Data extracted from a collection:

• • • • • • •

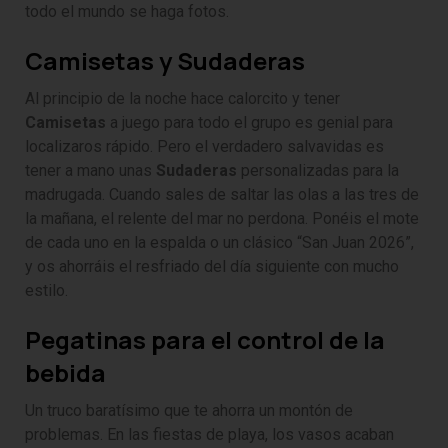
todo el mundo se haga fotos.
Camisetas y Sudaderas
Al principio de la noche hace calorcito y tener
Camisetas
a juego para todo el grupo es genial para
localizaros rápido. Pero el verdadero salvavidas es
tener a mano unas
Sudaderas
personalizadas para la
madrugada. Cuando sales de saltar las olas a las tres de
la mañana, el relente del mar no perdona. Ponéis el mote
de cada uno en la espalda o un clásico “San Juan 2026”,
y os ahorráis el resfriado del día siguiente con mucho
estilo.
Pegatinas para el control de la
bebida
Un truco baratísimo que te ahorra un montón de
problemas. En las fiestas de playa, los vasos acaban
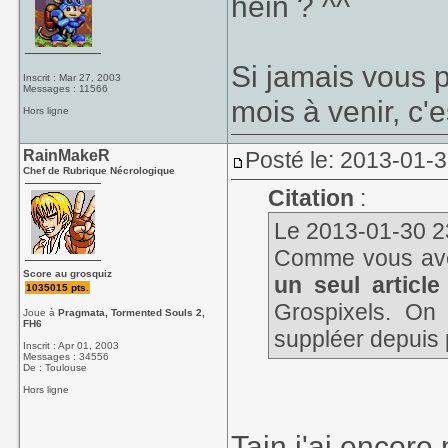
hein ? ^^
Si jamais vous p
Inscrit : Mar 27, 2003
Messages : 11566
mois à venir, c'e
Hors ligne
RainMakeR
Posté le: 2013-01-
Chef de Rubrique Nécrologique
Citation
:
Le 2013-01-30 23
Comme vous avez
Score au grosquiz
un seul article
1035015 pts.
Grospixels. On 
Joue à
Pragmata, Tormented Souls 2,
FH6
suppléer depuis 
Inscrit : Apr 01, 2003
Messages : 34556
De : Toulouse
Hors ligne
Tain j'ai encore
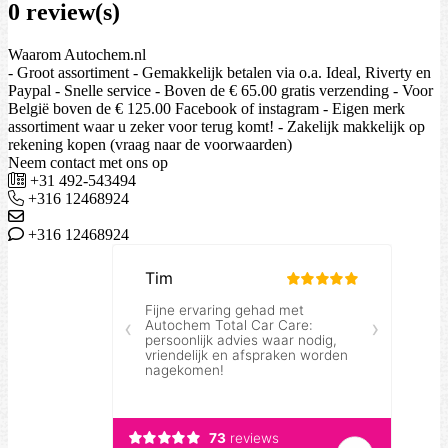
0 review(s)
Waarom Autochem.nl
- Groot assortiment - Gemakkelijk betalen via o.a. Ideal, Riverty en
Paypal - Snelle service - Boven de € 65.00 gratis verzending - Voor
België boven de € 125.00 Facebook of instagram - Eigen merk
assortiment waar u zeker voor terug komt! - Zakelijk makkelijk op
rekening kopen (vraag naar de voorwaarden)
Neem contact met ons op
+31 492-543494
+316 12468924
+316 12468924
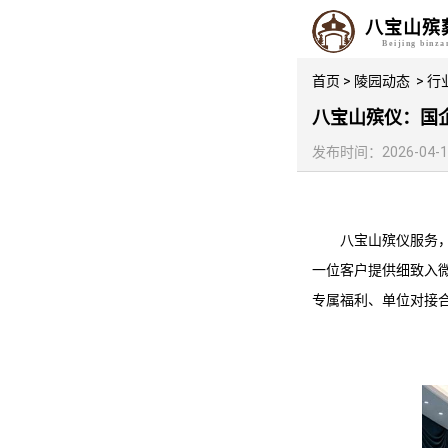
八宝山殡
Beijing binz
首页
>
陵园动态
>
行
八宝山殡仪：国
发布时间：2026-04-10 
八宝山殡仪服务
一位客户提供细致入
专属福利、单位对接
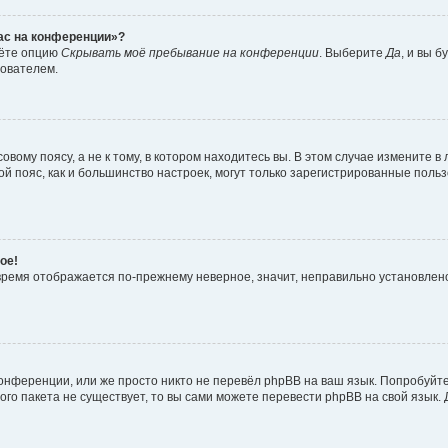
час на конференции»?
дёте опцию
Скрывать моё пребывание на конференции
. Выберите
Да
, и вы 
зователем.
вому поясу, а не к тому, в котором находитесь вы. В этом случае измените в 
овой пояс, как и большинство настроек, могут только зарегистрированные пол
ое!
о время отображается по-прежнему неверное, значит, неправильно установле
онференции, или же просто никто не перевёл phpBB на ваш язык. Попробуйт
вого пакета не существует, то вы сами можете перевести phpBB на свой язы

• • • • • • •

> EXERCISE INSTRUCTIONS:
Only the lines from the one containing "Inscrit : Apr 01, 2003" through the last line of the entries above, both included, belong in the answer, written out exactly; pictures do not.

> THE ANSWER:
Inscrit : Apr 01, 2003
Messages : 34556
De : Toulouse
Hors ligne
Tain j'ai encore
0 review(s)
Waarom Autochem.nl
- Groot assortiment - Gemakkelijk betalen via o.a. Ideal, Riverty en
Paypal - Snelle service - Boven de € 65.00 gratis verzending - Voor
België boven de € 125.00 Facebook of instagram - Eigen merk
assortiment waar u zeker voor terug komt! - Zakelijk makkelijk op
rekening kopen (vraag naar de voorwaarden)
Neem contact met ons op
+31 492-543494
+316 12468924
+316 12468924
八宝山殡
Beijing binz
首页
>
陵园动态
>
行
八宝山殡仪：国
发布时间：2026-04-10 
八宝山殡仪服务
一位客户提供细致入
专属福利、单位对接
час на конференции»?
дёте опцию
Скрывать моё пребывание на конференции
. Выберите
Да
, и вы 
зователем.
вому поясу, а не к тому, в котором находитесь вы. В этом случае измените в 
овой пояс, как и большинство настроек, могут только зарегистрированные пол
ое!
о время отображается по-прежнему неверное, значит, неправильно установле
онференции, или же просто никто не перевёл phpBB на ваш язык. Попробуйт
вого пакета не существует, то вы сами можете перевести phpBB на свой язы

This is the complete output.